As you know, we processed at the Philadelphia Museum of Art this summer, where Susie Anderson, the archivist there, selected several collections of related institutional records for processing.  All were post-1950 collections of institutional records, each representing a distinct department within the Museum.  Seems like the ideal situation for MPLP processing, right?  Well, not exactly.  After processing a couple of the collections we realized that subject matter overlapped, and we ran into trouble with controlling vocabulary both within and across collections.  That means, whether browsing the collection folder lists or doing a keyword search on the finding aid site, a researcher will not find everything they are looking for in one place or under one heading.
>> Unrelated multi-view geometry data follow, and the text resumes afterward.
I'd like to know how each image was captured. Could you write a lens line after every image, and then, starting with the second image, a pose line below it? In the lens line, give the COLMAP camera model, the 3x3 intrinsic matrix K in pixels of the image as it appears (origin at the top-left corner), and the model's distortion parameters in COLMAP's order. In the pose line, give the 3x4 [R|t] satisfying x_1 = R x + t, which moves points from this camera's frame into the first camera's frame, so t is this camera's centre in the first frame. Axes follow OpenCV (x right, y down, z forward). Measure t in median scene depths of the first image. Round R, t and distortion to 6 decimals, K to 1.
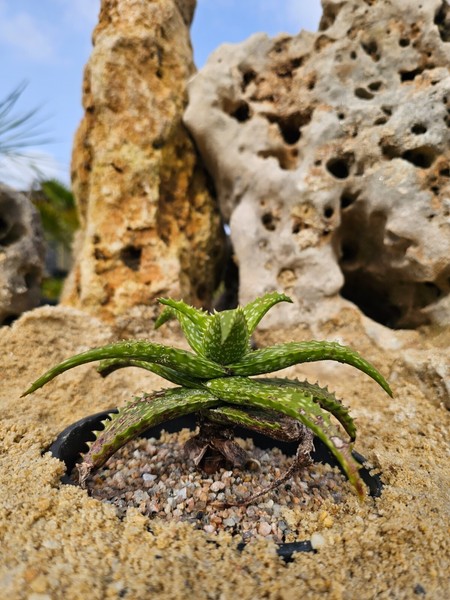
lens RADIAL K [[414.0, 0, 225.9], [0, 414.0, 301.9], [0, 0, 1]] dist [-0.018845, -0.005412]
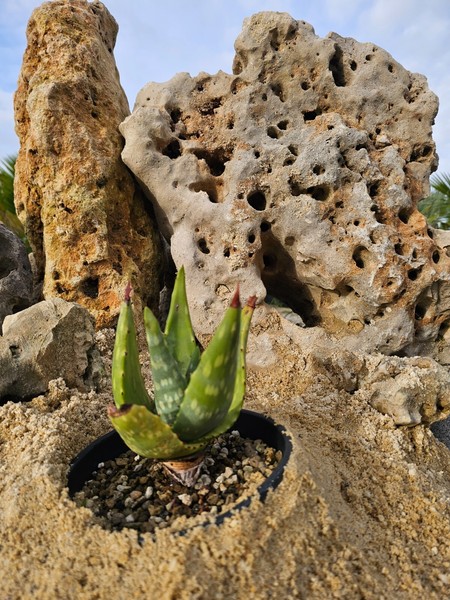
lens RADIAL K [[400.1, 0, 220.7], [0, 400.1, 300.6], [0, 0, 1]] dist [0.043650, -0.055201]
pose [[0.983952, -0.087402, 0.155561, -0.042891], [0.071645, 0.991975, 0.104176, -0.156099], [-0.163418, -0.091359, 0.982318, -0.169099]]
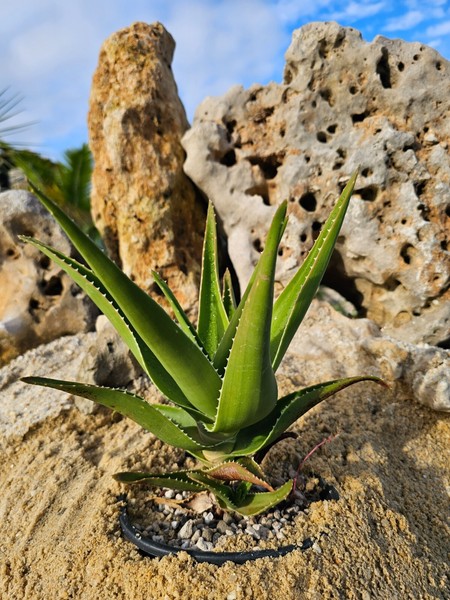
lens RADIAL K [[410.4, 0, 221.9], [0, 410.4, 302.3], [0, 0, 1]] dist [0.010610, -0.036354]
pose [[0.993177, -0.112509, 0.030688, -0.074629], [0.106751, 0.983032, 0.149170, -0.228315], [-0.046950, -0.144876, 0.988335, -0.314080]]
The issue of controlled vocabulary has posed a problem throughout our project, particularly in regard to the faceted search on our finding aid site, which I won’t get into here.  In fact, I am not talking about name and subject authorities, I am talking about titling folders.

5 of us processed at the Art Museum.  When you have 5 different people whipping through collections at record speeds, you risk getting 5 different ways of arranging and describing records.  This problem is amplified when the collection’s creator wasn’t so great about consistent filing either.  Even when processors make it a point to talk to each other about filing decisions, which we did, some files and topics fall through the cracks and end up disbursed throughout the collection, rather than forming a cohesive (and easy to use) group of related records.

In cases like the Art Museum’s, where you (and 4 of your colleagues) are processing a group of related collections, describing collections consistently is important.  It’s also a really hard thing to achieve in MPLP.  What I found most frustrating, was how obvious the mistakes were when we were completing data entry.  In a different environment, we’d have time to correct those discrepancies, but in our world we must live with them!